**Task directions:**
Please report every line from the material that contains the word "never".

**Information shown:**
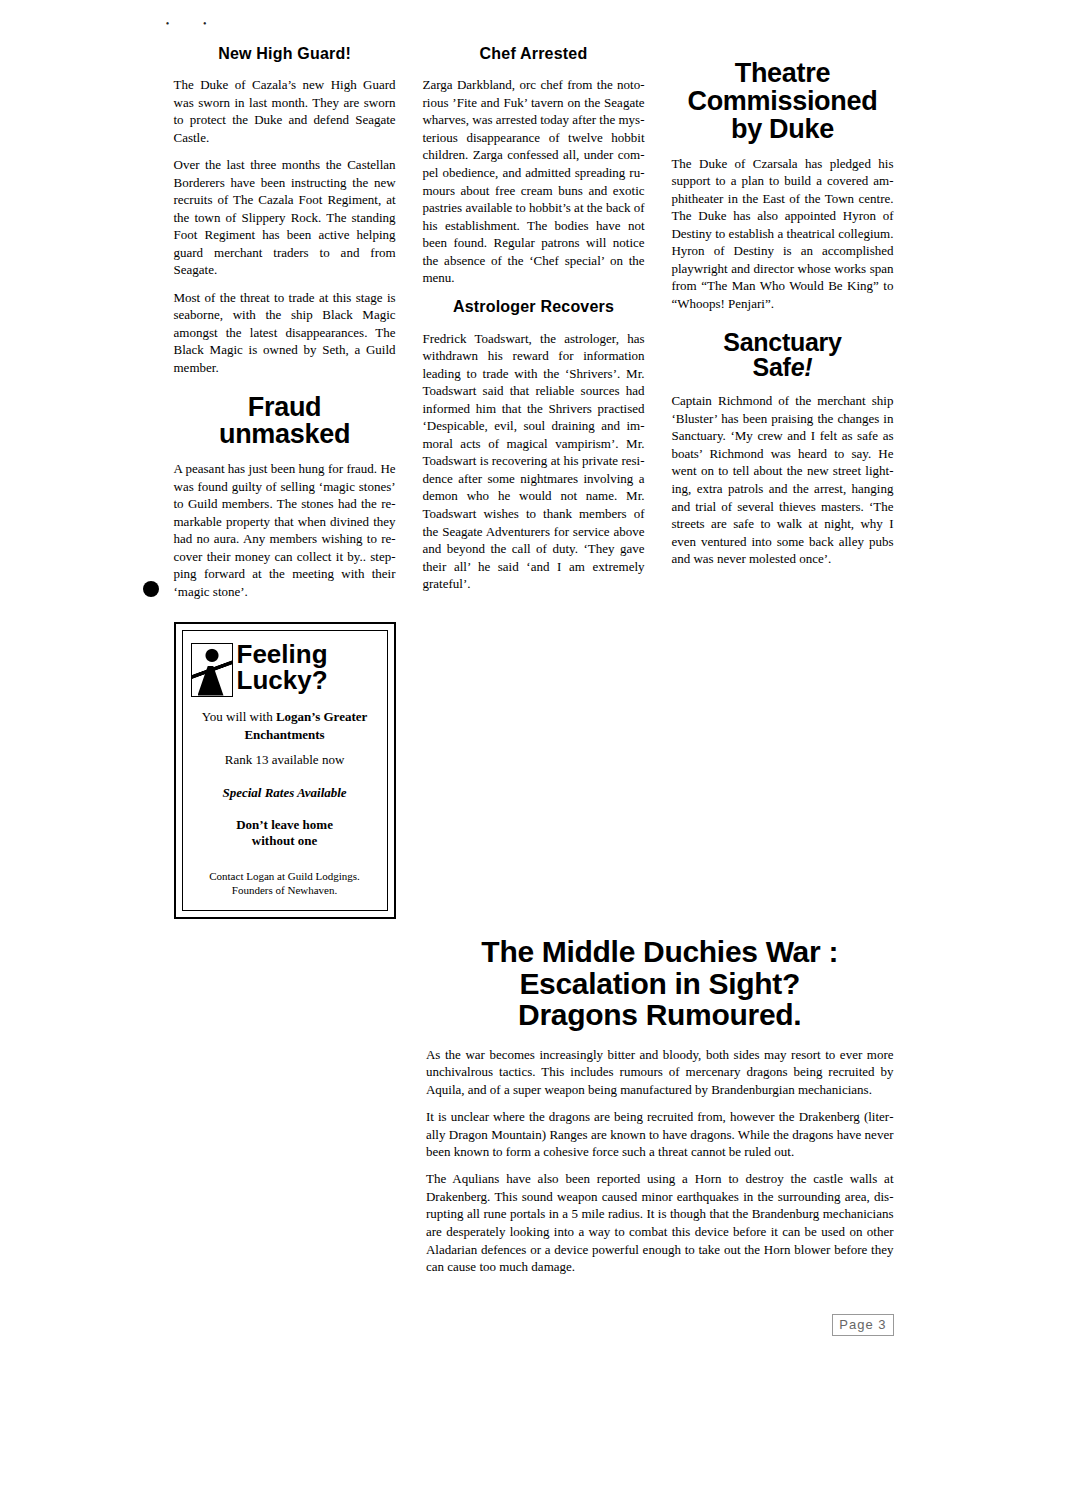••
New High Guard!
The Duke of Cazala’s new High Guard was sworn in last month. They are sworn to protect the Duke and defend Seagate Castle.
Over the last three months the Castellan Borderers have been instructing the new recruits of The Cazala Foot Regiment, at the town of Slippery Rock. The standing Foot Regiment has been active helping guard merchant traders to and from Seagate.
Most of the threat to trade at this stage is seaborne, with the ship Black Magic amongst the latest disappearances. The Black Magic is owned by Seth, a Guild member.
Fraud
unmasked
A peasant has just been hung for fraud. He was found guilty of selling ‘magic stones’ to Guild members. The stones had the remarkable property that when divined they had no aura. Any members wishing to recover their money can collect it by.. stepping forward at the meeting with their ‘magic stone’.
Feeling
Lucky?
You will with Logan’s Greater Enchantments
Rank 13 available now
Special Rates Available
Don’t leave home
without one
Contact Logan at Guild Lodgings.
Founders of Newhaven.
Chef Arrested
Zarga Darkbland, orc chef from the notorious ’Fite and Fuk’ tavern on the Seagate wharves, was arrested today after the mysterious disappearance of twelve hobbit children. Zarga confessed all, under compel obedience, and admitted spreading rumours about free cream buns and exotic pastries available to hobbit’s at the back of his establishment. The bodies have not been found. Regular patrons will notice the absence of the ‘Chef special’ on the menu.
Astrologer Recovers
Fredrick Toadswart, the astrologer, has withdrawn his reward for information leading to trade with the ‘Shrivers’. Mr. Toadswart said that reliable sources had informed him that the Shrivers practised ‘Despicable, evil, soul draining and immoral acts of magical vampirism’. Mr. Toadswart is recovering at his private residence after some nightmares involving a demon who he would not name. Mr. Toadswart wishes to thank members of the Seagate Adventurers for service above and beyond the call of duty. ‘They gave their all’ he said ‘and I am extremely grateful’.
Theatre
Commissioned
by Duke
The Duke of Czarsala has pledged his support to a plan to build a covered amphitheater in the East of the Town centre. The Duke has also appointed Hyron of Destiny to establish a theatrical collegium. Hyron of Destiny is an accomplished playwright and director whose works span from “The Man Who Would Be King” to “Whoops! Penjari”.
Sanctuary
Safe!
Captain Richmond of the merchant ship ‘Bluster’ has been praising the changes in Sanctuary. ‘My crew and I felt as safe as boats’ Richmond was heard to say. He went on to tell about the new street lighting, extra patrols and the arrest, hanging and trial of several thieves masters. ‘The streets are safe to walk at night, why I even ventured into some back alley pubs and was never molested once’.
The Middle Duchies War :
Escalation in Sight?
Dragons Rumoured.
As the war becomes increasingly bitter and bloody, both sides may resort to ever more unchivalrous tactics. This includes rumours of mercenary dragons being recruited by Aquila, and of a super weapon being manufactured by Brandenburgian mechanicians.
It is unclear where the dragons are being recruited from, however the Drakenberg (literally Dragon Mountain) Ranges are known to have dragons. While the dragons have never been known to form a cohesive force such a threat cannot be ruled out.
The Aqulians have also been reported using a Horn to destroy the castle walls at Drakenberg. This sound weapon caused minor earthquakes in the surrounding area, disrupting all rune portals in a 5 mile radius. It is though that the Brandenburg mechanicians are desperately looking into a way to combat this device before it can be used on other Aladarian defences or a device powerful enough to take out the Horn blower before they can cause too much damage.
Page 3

...

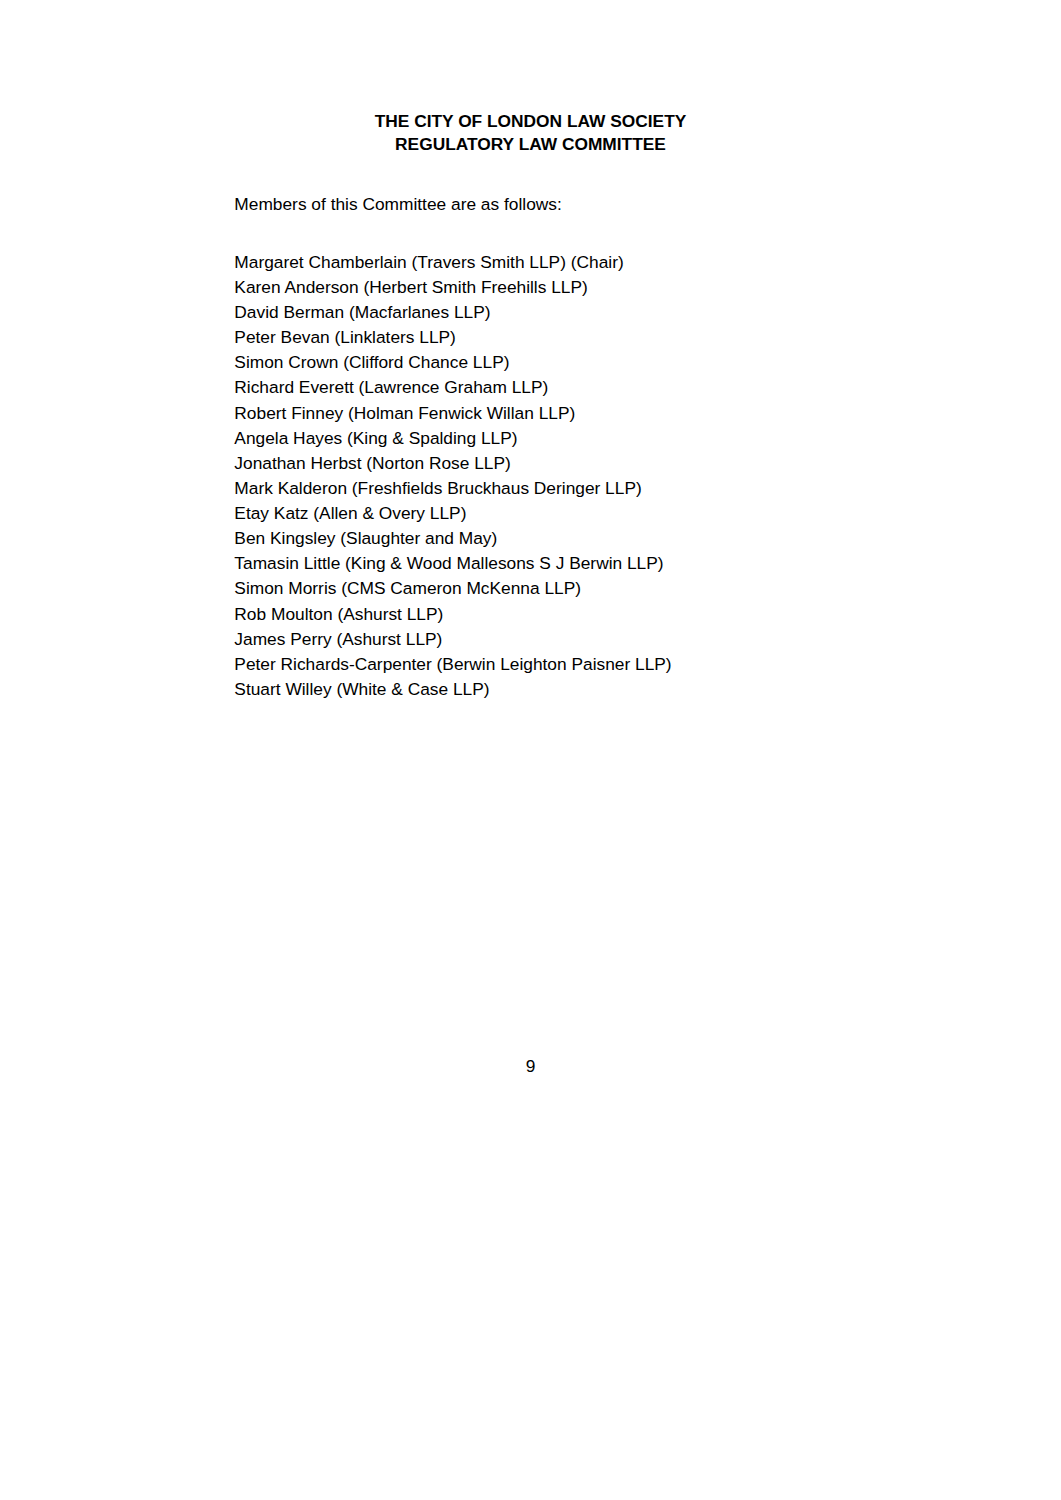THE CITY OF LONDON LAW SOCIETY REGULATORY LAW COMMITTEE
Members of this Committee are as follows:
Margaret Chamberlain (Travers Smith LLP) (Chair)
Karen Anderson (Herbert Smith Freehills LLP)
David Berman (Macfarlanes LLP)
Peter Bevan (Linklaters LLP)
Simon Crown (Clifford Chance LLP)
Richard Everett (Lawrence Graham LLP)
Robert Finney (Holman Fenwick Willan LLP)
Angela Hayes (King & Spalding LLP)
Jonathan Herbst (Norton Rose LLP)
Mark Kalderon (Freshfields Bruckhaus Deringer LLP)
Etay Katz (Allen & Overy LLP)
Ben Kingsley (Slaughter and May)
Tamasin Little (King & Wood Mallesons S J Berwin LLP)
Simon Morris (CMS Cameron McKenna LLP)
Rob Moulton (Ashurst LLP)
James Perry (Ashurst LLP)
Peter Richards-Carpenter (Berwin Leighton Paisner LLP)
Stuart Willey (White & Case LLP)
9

**Answer to this problem:**
Captain Richmond of the merchant ship ‘Bluster’ has been praising the changes in Sanctuary. ‘My crew and I felt as safe as boats’ Richmond was heard to say. He went on to tell about the new street lighting, extra patrols and the arrest, hanging and trial of several thieves masters. ‘The streets are safe to walk at night, why I even ventured into some back alley pubs and was never molested once’.
It is unclear where the dragons are being recruited from, however the Drakenberg (literally Dragon Mountain) Ranges are known to have dragons. While the dragons have never been known to form a cohesive force such a threat cannot be ruled out.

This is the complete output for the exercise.